Tornando agli italiani invece, le problematiche sono sempre le stesse e sembra quasi impossibile che possano essere superate. Maurizio Arienzo ha illustrato proprio queste differenze tra USA e Italia che non permettono al nostro paese di decollare. Arienzo, avendo esperienza lavorativa sia in Italia che all'estero, ha potuto dire con franchezza che "in Europa la situazione è molto complicata," e parlando della diversa collaborazione tra aziende ed Università in Italia ed in America, ha continuato affermando: "Quello che dovremmo fare è creare opportunità per i giovani nelle università, per avere di conseguenza anche la possibilità di creare nuove industrie. Non una collaborazione tra un'industria già stabilita e le Università, ma stimolare dal principio gli studenti con idee, che poi potrebbero portarli a creare delle startup e nuove forme di business". Ma a quel punto è intervenuta Cometto che ha sottolineato come nelle università italiane, si ancora diffusa l'opinione che il contatto tra ricerca e imprenditoria sia dannoso alla "libera espressione" dei ricercatori accademici. Una mentalità ideologica e da anni della contestazione del '68, che ovviamente deve essere cambiata se si vorranno dare più possibilità di crescita all'Italia anche nel campo delle imprese create dai giovani.

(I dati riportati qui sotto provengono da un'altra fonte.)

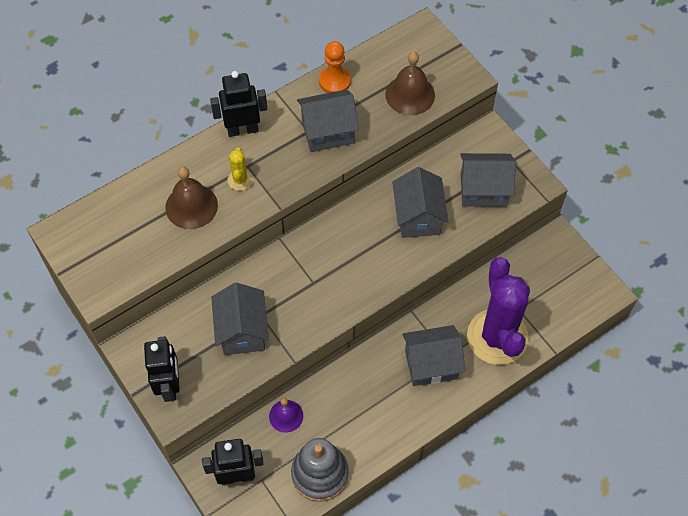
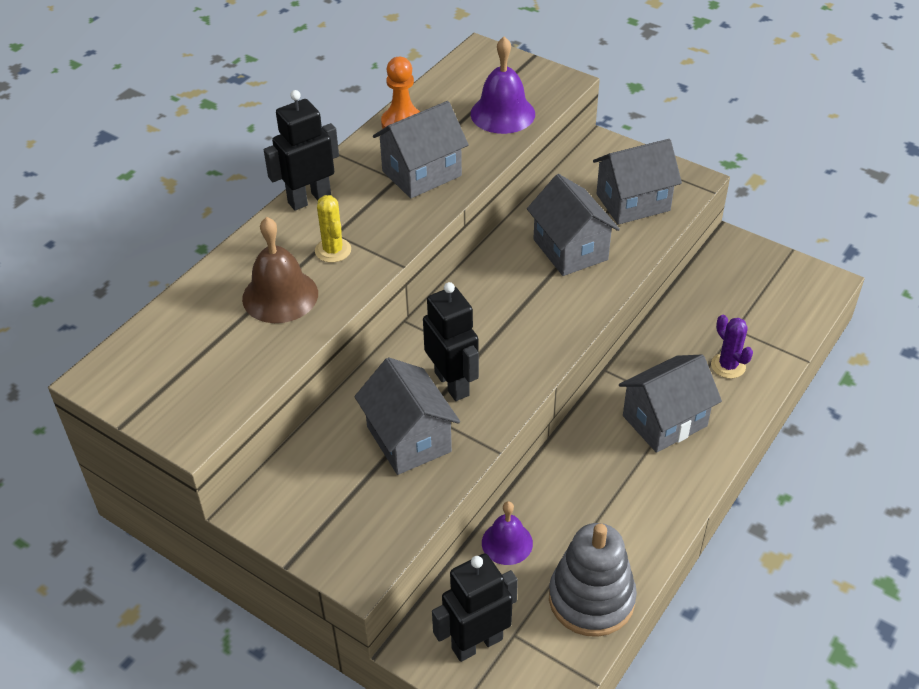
camera: 20 degrees left, 15 degrees down
black robot [144,336,180,402] -> black robot moved to [423,282,479,401]
brown bell [385,51,435,115] -> purple bell [471,36,535,134]
purple cactus [467,257,530,365] -> purple cactus [711,315,753,379], size x0.41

Purtroppo, sono ancora molti i dati scoraggianti che riguardano l'Italia e la possibilità di avviare nuove forme di business. In primo luogo quello che rende difficile lo sviluppo delle startup -e che il moderatore Vito Racanelli ha simpaticamente ma con un pizzico di amarezza definito "l'elefante gigante che sta in questa stanza ma che tutti ignorano"- è il governo, che con le sue leggi limita la flessibilità del mercato del lavoro in Italia, e crea difficoltà nel trovare capitali ed applicarli a delle idee vincenti.
Al termine del dibattito, c'è sempre però, quel filo di speranza legato alle grandi qualità e potenzialità che gli italiani hanno nel business. Giovedì ad esempio, si è parlato del caso di Federico Marchetti, fautore di YOOX Group S.p.A., azienda italiana specializzata nell'e-commerce al dettaglio di abbigliamento di alta moda e accessori, che ha ricevuto encomi da molte testate giornalistiche americane, tra cui The New Yorker. Mentre stranamente sono state veramente poche le testate italiane ad elogiare il giovane imprenditore. Oltre alla mancata attenzione dei media italiani verso l'imprenditoria innovativa, la serata di giovedì ci ha lasciato soprattutto con un grande dubbio e cioè, che fine farà il nostro paese se i talenti italiani continueranno ad andare via per realizzare i loro sogni?